One of five firm lawyers to have clerked at the U.S. Supreme Court, Kevin Newsom is chair of the firm’s appellate group. Before joining the firm, Kevin served as Alabama's Solicitor General. Kevin has argued four cases in the U.S. Supreme Court and at least 35 more in the U.S. Courts of Appeals for the Second, Third, Fourth, Fifth, Sixth, Seventh, Tenth, Eleventh, and D.C. Circuits, as well as in state supreme and appellate courts. Kevin also regularly briefs and argues critical motions in trial courts and the JPML.

Pursuant to the appointment of Chief Justice John Roberts, Kevin serves on the 10-person Advisory Committee on Appellate Rules, which considers amendments and improvements to the Federal Rules of Appellate Procedure.

Kevin is an elected Fellow of the American Academy of Appellate Lawyers, holds a "Tier 1" ranking for appellate law in Chambers USA, and is listed in The Best Lawyers in America in the field of appellate law. In 2007, The American Lawyer magazine named Kevin one of its "Fab Fifty"—the top 50 litigators in the country under the age of 45—and in 2010, Law360.com named Kevin one of the nation’s top 10 appellate lawyers under the age of 40.

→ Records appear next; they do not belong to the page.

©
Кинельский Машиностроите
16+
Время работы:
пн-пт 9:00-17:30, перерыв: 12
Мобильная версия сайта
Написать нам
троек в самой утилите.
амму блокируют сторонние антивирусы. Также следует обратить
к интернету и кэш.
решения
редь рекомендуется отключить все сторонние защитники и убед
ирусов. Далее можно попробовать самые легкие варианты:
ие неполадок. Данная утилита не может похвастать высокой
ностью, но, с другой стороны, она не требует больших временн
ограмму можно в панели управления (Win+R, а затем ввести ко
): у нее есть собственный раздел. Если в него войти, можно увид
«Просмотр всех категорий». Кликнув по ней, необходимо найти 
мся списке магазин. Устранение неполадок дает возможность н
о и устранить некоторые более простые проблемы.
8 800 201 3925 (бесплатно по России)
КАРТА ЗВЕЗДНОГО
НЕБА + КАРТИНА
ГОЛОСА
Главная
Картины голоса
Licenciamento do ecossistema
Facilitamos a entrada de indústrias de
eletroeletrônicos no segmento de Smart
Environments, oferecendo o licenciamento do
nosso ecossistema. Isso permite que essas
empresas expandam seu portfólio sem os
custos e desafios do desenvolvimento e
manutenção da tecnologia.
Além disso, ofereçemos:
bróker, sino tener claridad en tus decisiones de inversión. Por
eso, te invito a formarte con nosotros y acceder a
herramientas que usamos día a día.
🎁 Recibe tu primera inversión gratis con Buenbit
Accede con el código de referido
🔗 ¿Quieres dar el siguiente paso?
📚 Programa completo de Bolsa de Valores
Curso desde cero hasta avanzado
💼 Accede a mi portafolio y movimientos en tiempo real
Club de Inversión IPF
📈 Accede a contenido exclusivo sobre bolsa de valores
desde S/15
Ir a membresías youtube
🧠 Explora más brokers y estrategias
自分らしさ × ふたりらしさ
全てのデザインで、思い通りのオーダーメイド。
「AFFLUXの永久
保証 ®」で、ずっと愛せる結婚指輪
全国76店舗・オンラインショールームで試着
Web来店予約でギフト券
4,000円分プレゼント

Kevin served as a law clerk to Justice David Souter of the U.S. Supreme Court and to Judge Diarmuid O'Scannlain of the U.S. Court of Appeals for the Ninth Circuit. Kevin received a B.A. from Samford University, summa cum laude, and his J.D. from Harvard Law School, magna cum laude, where he served on the Harvard Law Review.


Richard B. Rosenthal is a solo appellate lawyer who handles appeals across the country, often on behalf of plaintiffs, from his offices in Miami and San Francisco.  He is a former law clerk to the Honorable Levin H. Campbell of the U.S. Court of Appeals for the First Circuit, and to the Honorable Edward B. Davis, Chief Judge of the U.S. District Court for the Southern District of Florida.

Mr. Rosenthal has served as a personal attorney to Barack Obama and as Statewide Lead Counsel to the Obama for America presidential campaign in Florida.  His clients have also included two United States Senators; a sitting Chief U.S. District Judge; a retired Appellate Justice from California; Secretary of Defense Medal of Freedom recipients; a Hall of Fame baseball star; a major political party in Florida; the nation’s largest independent record label; a police labor union; various nonprofit organizations, trade, and professional associations; and individuals of every background and station.

Mr. Rosenthal has been listed by the National Law Journal as a “Trailblazer” among American plaintiffs’ lawyers.  He has also achieved the rare distinction of having been named simultaneously to “Super Lawyer” and “Best Lawyer” lists in two states: Florida and California.  He is a frequent speaker at continuing legal education events, has served as an adjunct professor of law, and has delivered guest lectures at various law schools including Yale, Columbia, Stanford, Michigan, as well as international lectures on the topic of American Democracy and American Values at law schools in Siberia, Kyrgyzstan, and Ukraine.  He can be reached at rbr@rosenthalappeals.com


Cate Stetson is the co-Director of Hogan Lovells’ nationally acclaimed Appellate practice group and a twice-elected member of the firm’s Global Board. Cate has argued one hundred appeals, including multiple times in the U.S. Supreme Court, in all of the federal courts of appeals, and in state appellate courts ranging from New York to California. She has been described to the press as “tough and smart” and “one of the most gifted litigators and orators I have ever encountered,” and commended for her "brilliance of mind and ability to grasp complicated technical matters."